:: WHAT IS ASKED ::
Copy the lines from the one containing "order: Asterales" up to and including the one containing "locality: Delaware Co.", swapping "country" for "nation" and leaving everything else as it is.

:: ROWS ::

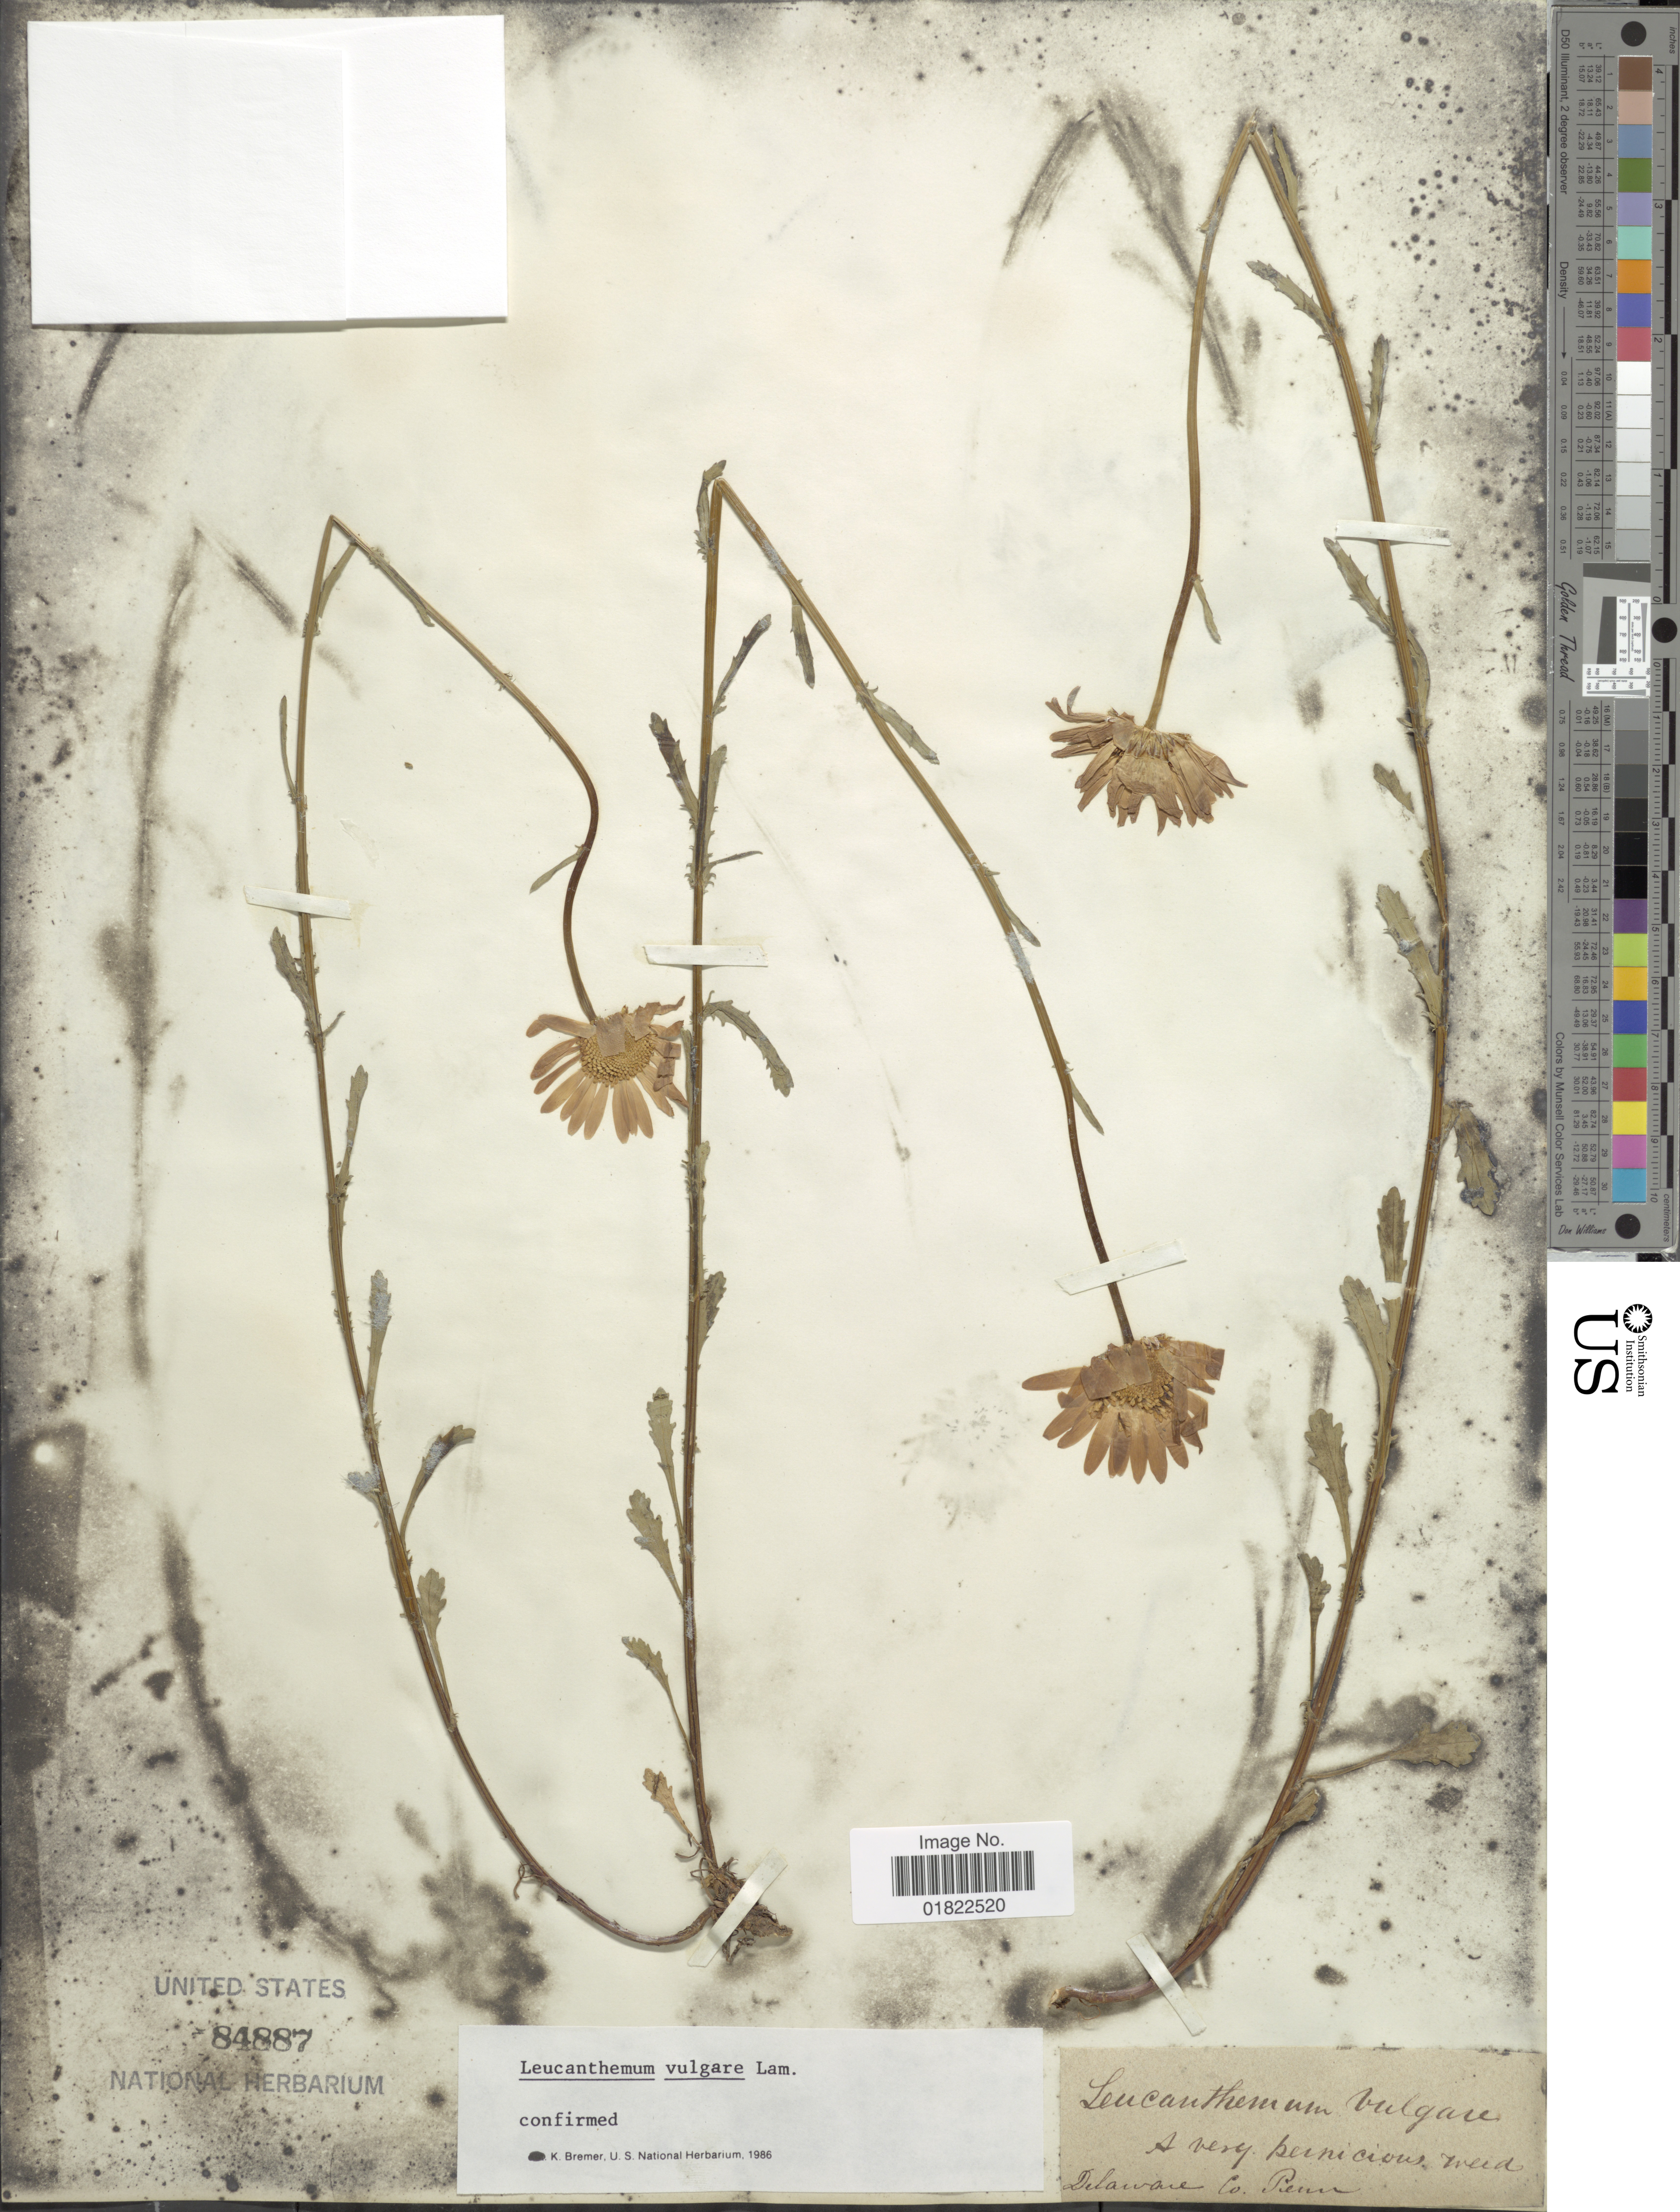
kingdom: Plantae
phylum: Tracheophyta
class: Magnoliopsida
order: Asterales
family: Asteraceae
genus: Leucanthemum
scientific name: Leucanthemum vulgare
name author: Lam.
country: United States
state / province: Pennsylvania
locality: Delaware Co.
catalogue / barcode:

* * *

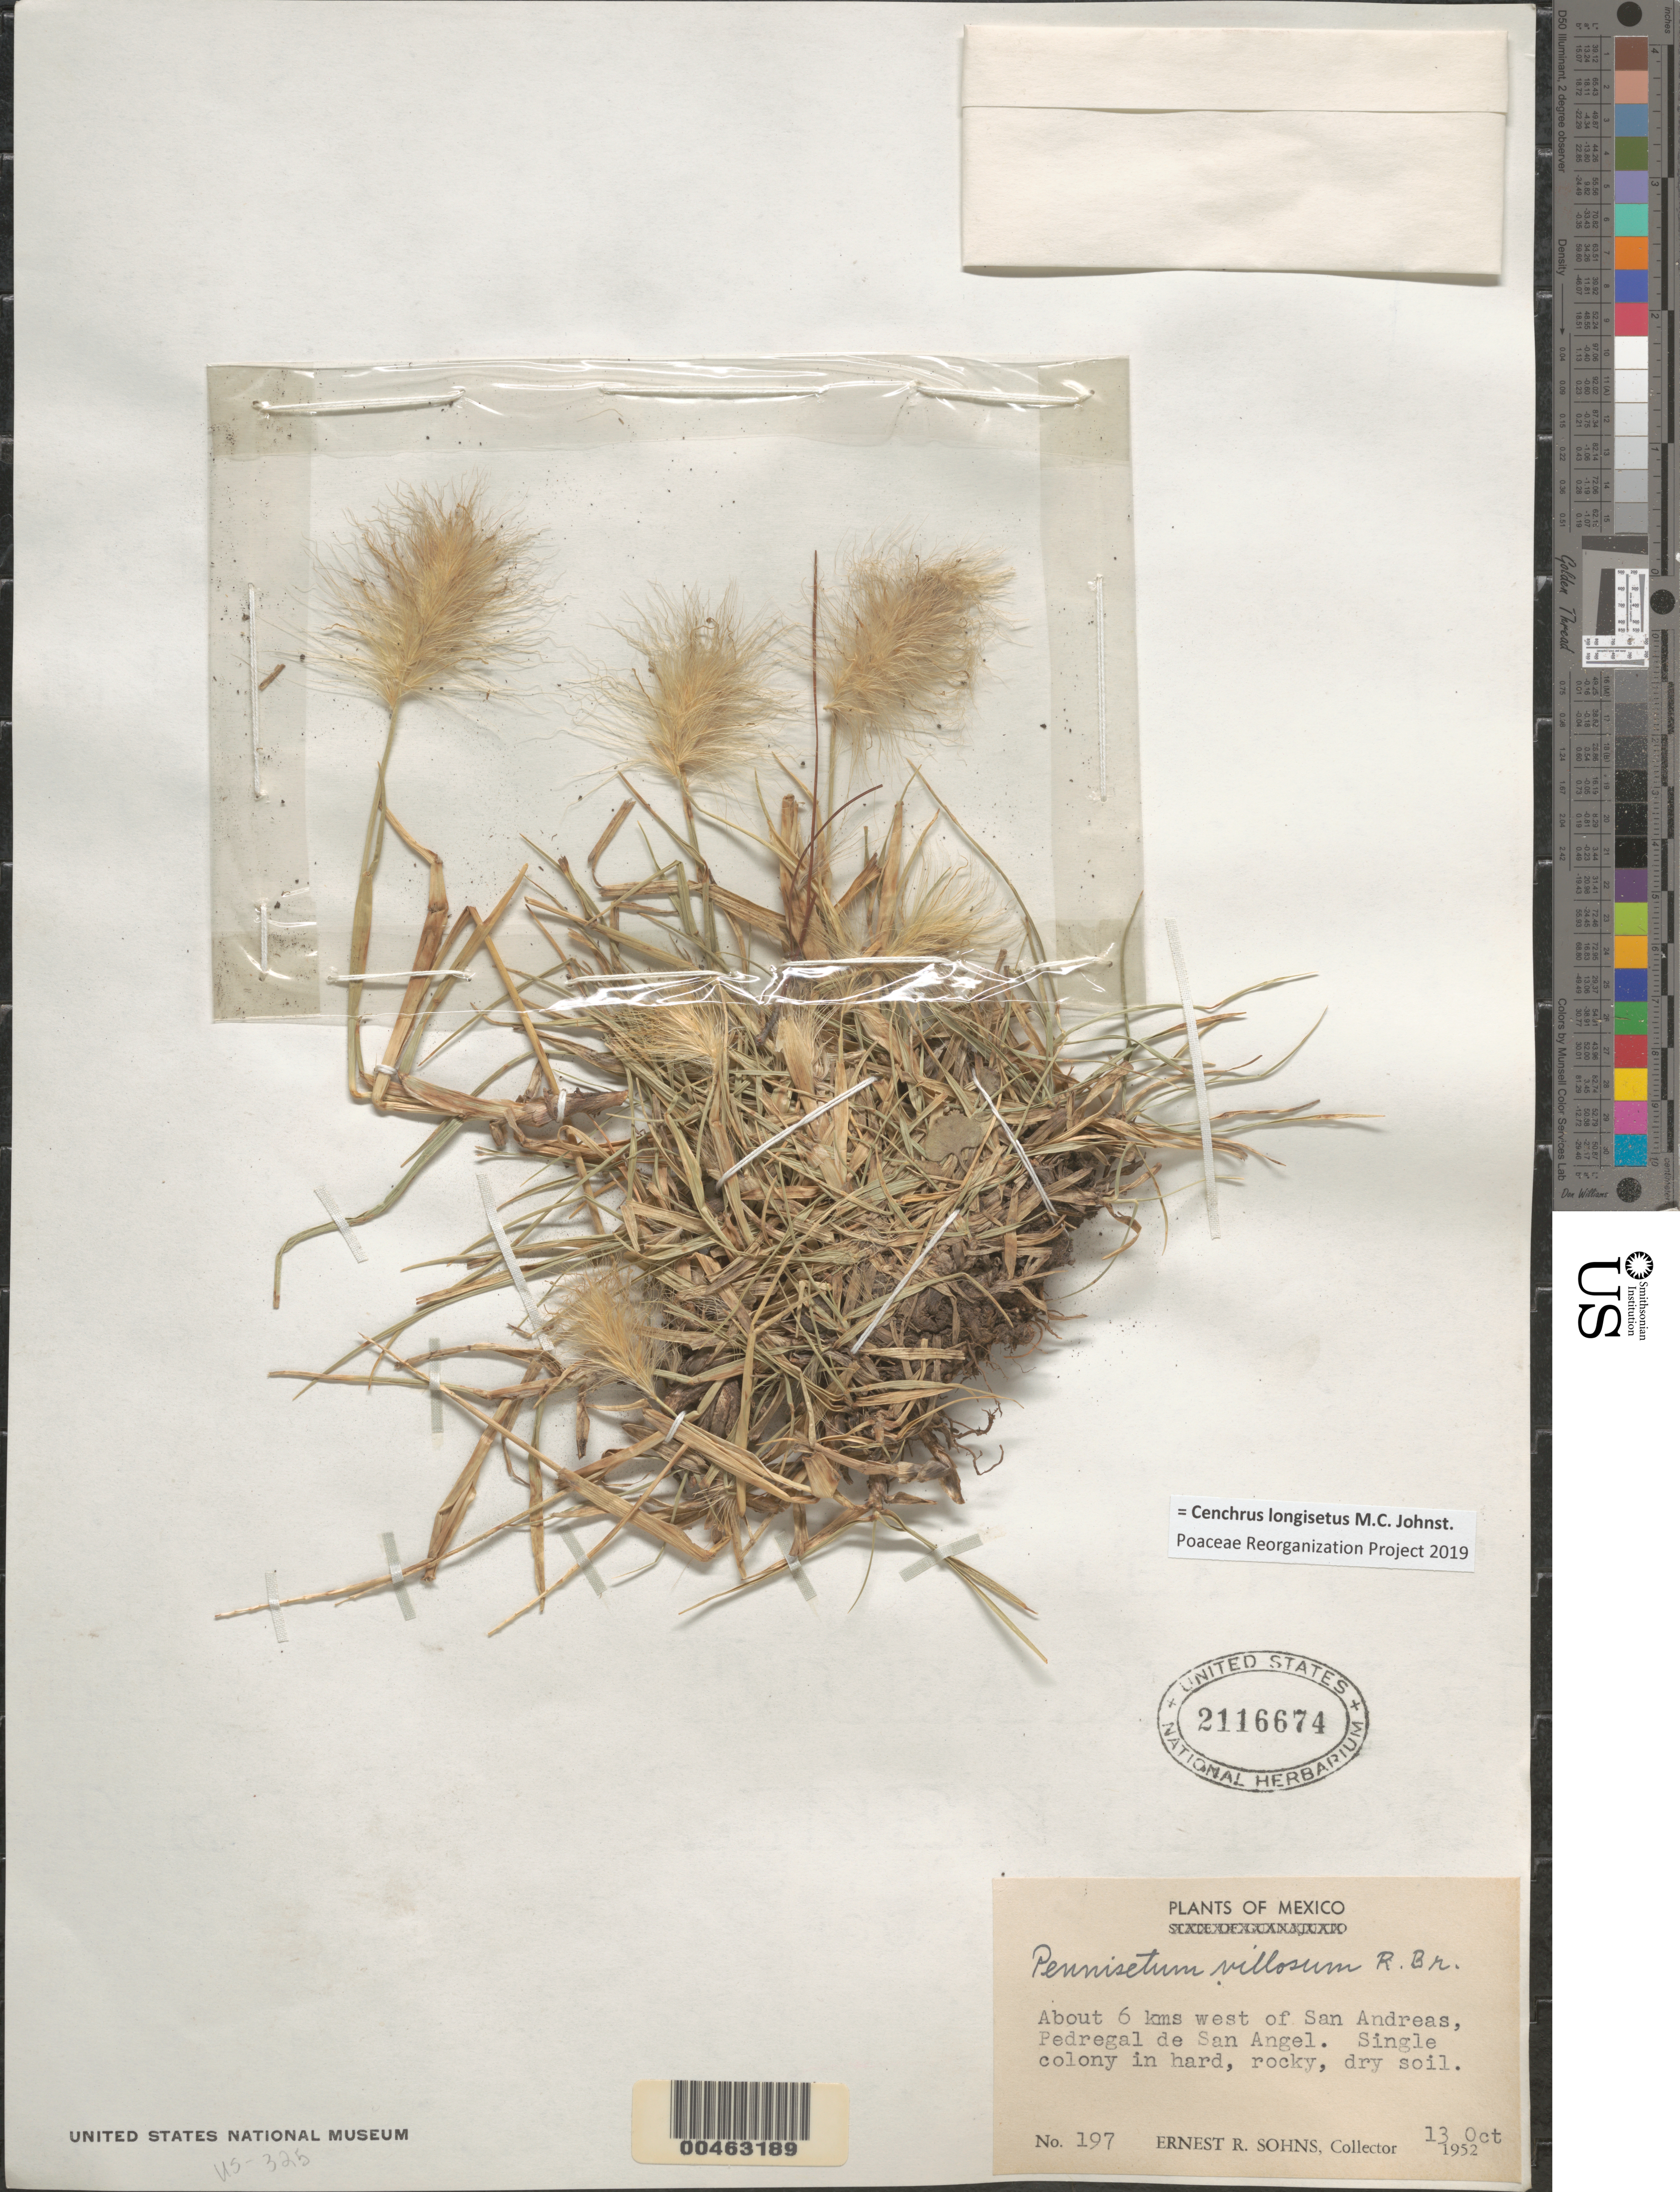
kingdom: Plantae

:: SOLUTION BELOW ::
order: Asterales
family: Asteraceae
genus: Leucanthemum
scientific name: Leucanthemum vulgare
name author: Lam.
nation: United States
state / province: Pennsylvania
locality: Delaware Co.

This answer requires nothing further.